Des organisations de journalistes et les avocats de Loup Bureau, un reporter indépendant français détenu en Turquie réclament sa libération "immédiate", assurant qu'il est innocent. Les autorités turques le soupçonnent d'activités "terroristes". Loup Bureau est originaire d'Orvault, près de Nantes
Loup Bureau a notamment collaboré avec les chaînes TV5 Monde et Arte ainsi que le site Slate.Il a été interpellé la semaine dernière à la frontière entre l'Irak et la Turquie, après que des photos le montrant en compagnie
de combattants kurdes syriens des YPG (un mouvement considéré comme une organisation "terroriste" par Ankara), ont été trouvées en sa possession.
Dans un communiqué transmis jeudi à l'AFP, les avocats du journaliste, Martin Pradel et Rusen Aytac, ont précisé qu'il avait été mis en examen par un juge qui l'a considéré comme suspect d'appartenance à "une organisation terroriste armée", et ce malgré ses dénégations.
"Au cours des interrogatoires auxquels il a été soumis, il lui a été reproché d'avoir effectué un reportage en 2013 sur les conditions de vie des populations civiles au nord de la Syrie (...).

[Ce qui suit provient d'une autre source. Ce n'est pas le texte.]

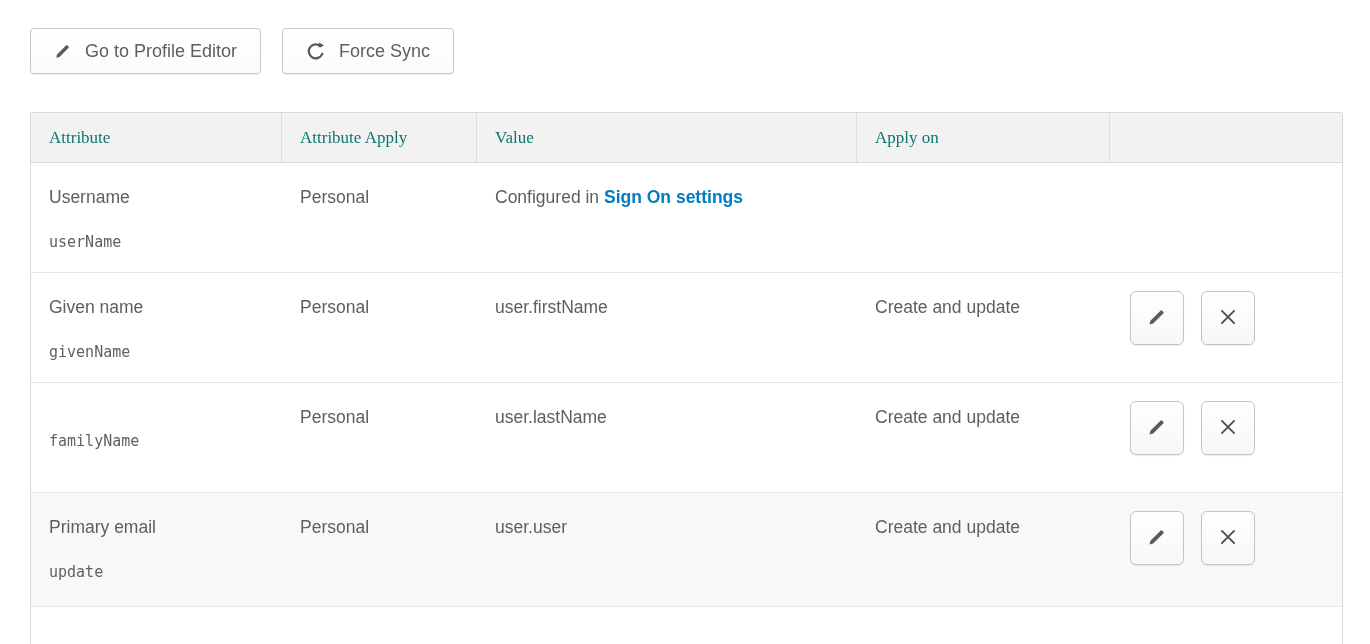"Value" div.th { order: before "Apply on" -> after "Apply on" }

Ce reportage avait été diffusé sur l'antenne de TV5 Monde.
Reportage au Kurdistan Syrien from Loup Bureau on Vimeo.
Loup Bureau, au cours de sa garde à vue et devant le juge a confirmé sa présence sur le terrain pour des raisons strictement professionnelles. Il a souligné que les contacts avec des protagonistes sur place sont nécessaires à son travail journalistique, et que les images sur lesquelles il a été invité à s'expliquer datent de l'époque du tournage de ce reportage", disent-ils.
"Le caractère extrêmement sommaire de la procédure mise en place est inquiétant, alors que la Turquie considère trop souvent comme des terroristes les journalistes qui font indépendamment et courageusement leur travail", ont ajouté les avocats du journaliste, soulignant "l'urgence" de sa libération.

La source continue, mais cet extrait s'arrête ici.